Please refer to gcloud container clusters create command documentation for other available options.

Authoring pipelines to use default service account

Pipelines don’t need any specific changes to authenticate to Google Cloud, it will use the default service account transparently.

However, you must update existing pipelines that use the use_gcp_secret kfp sdk operator. Remove the use_gcp_secret usage to let your pipeline authenticate to Google Cloud using the default service account.

Securing the cluster with fine-grained Google Cloud permission control

Workload Identity

Workload Identity is the recommended way for your Google Kubernetes Engine applications to consume services provided by Google APIs. You accomplish this by configuring a Kubernetes service account to act as a Google service account. Any Pods running as the Kubernetes service account then use the Google service account to authenticate to cloud services.

Referenced from Workload Identity Documentation. Please read this doc for:

  • A detailed introduction to Workload Identity.
  • Instructions to enable it on your cluster.
  • Whether its limitations affect your adoption.

Terminology

This document distinguishes between Kubernetes service accounts (KSAs) and Google service accounts (GSAs). KSAs are Kubernetes resources, while GSAs are specific to Google Cloud. Other documentation usually refers to both of them as just “service accounts”.

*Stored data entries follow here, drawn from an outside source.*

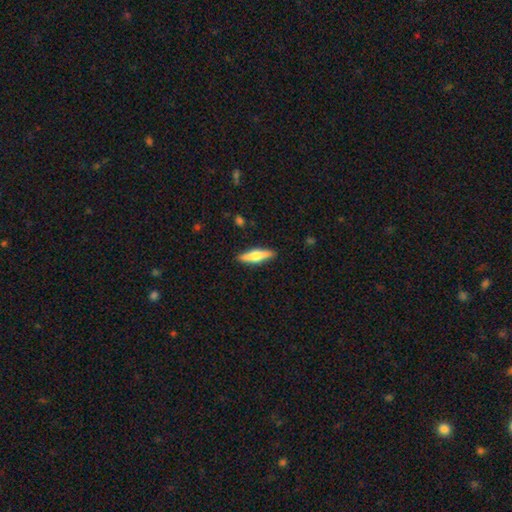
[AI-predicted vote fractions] smooth_or_featured: smooth (p=0.54) [alt: featured or disk p=0.41]
how_rounded: cigar-shaped (p=0.68) [alt: in between p=0.29]
merging: none (p=0.89) [alt: minor disturbance p=0.08]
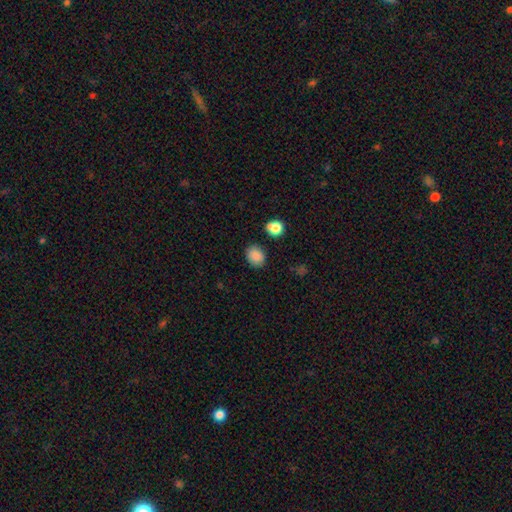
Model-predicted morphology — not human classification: Overall: smooth (87%). How rounded: round (53%; in between 46%). Merging: none (84%).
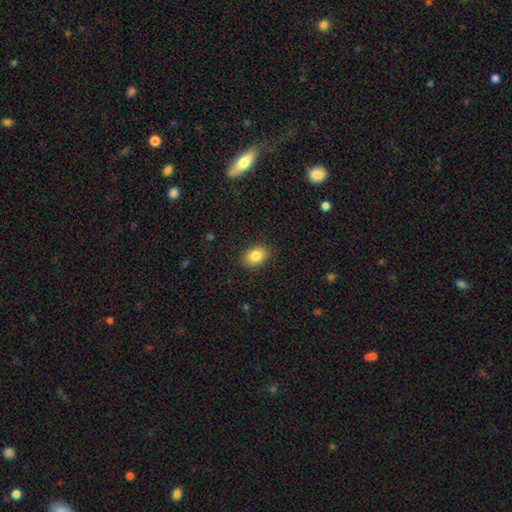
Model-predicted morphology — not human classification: A smooth galaxy with no disk features (85%) that is in between round and cigar-shaped (79%). Merging: none (88%).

Authoring pipelines to use Workload Identity

Pipelines don’t need any specific changes to authenticate to Google Cloud. With Workload Identity, pipelines run as the Google service account that is bound to the KSA.

However, existing pipelines that use use_gcp_secret kfp sdk operator need to remove the use_gcp_secret usage to use the bound GSA. You can also continue to use use_gcp_secret in a cluster with Workload Identity enabled and use_gcp_secret will take precedence for those workloads.

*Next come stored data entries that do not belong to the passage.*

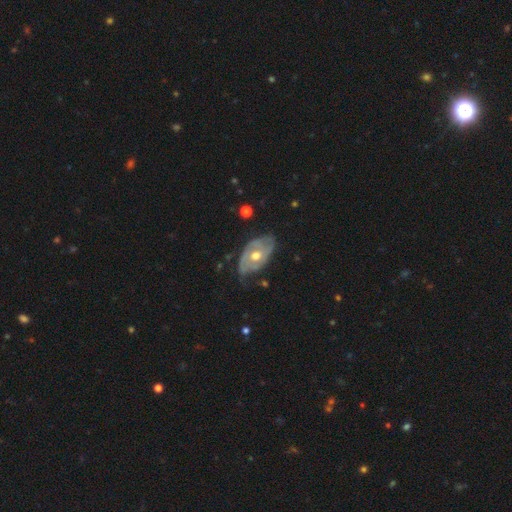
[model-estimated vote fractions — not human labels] Morphology: type=featured or disk (80%); edge-on=no (94%); bar=no (75%); spiral arms=yes (80%); winding=tight (57%); arm count=2 (41%); bulge=moderate (80%); merging=none (61%).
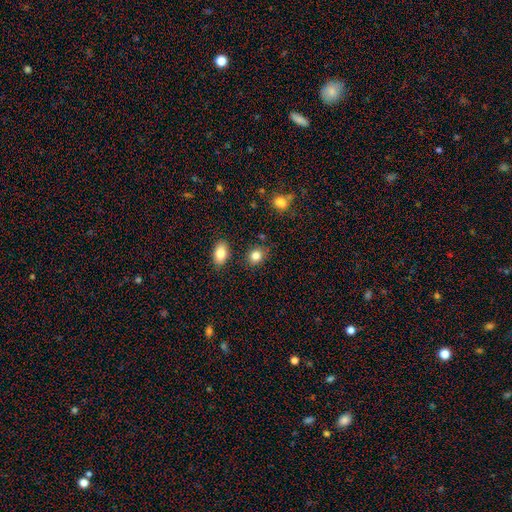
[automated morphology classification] smooth 85%, star or artifact 9%, featured or disk 6%. Down the decision tree: how rounded — round (55%); merging — none (81%).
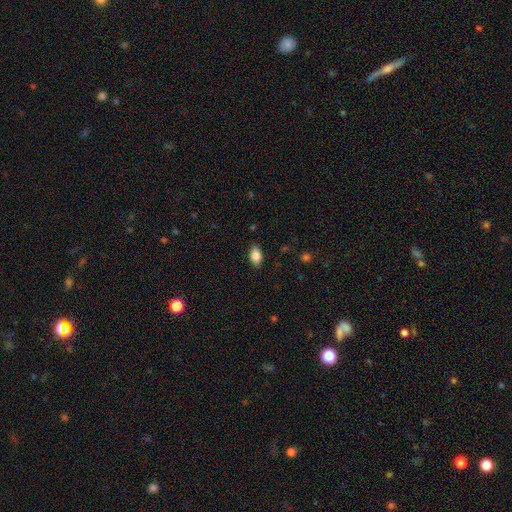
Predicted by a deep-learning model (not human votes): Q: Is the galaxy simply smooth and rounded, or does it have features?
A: smooth — 84%.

Cluster setup to use Workload Identity for Full Kubeflow

Starting from Kubeflow 1.1, Kubeflow Pipelines supports multi-user isolation. Therefore, pipeline runs are executed in user namespaces using the default-editor KSA. The default-editor KSA is auto-bound to the GSA specified in the user profile, which defaults to a shared GSA ${KFNAME}-user@${PROJECT}.iam.gserviceaccount.com.

If you want to bind the default-editor KSA with a different GSA for a specific namespace, refer to the In-cluster authentication to Google Cloud guide.

Additionally, the Kubeflow Pipelines UI, visualization, and TensorBoard server instances are deployed in your user namespace using the default-editor KSA. Therefore, to visualize results in the Pipelines UI, they can fetch artifacts in Google Cloud Storage using permissions of the same GSA you configured for this namespace.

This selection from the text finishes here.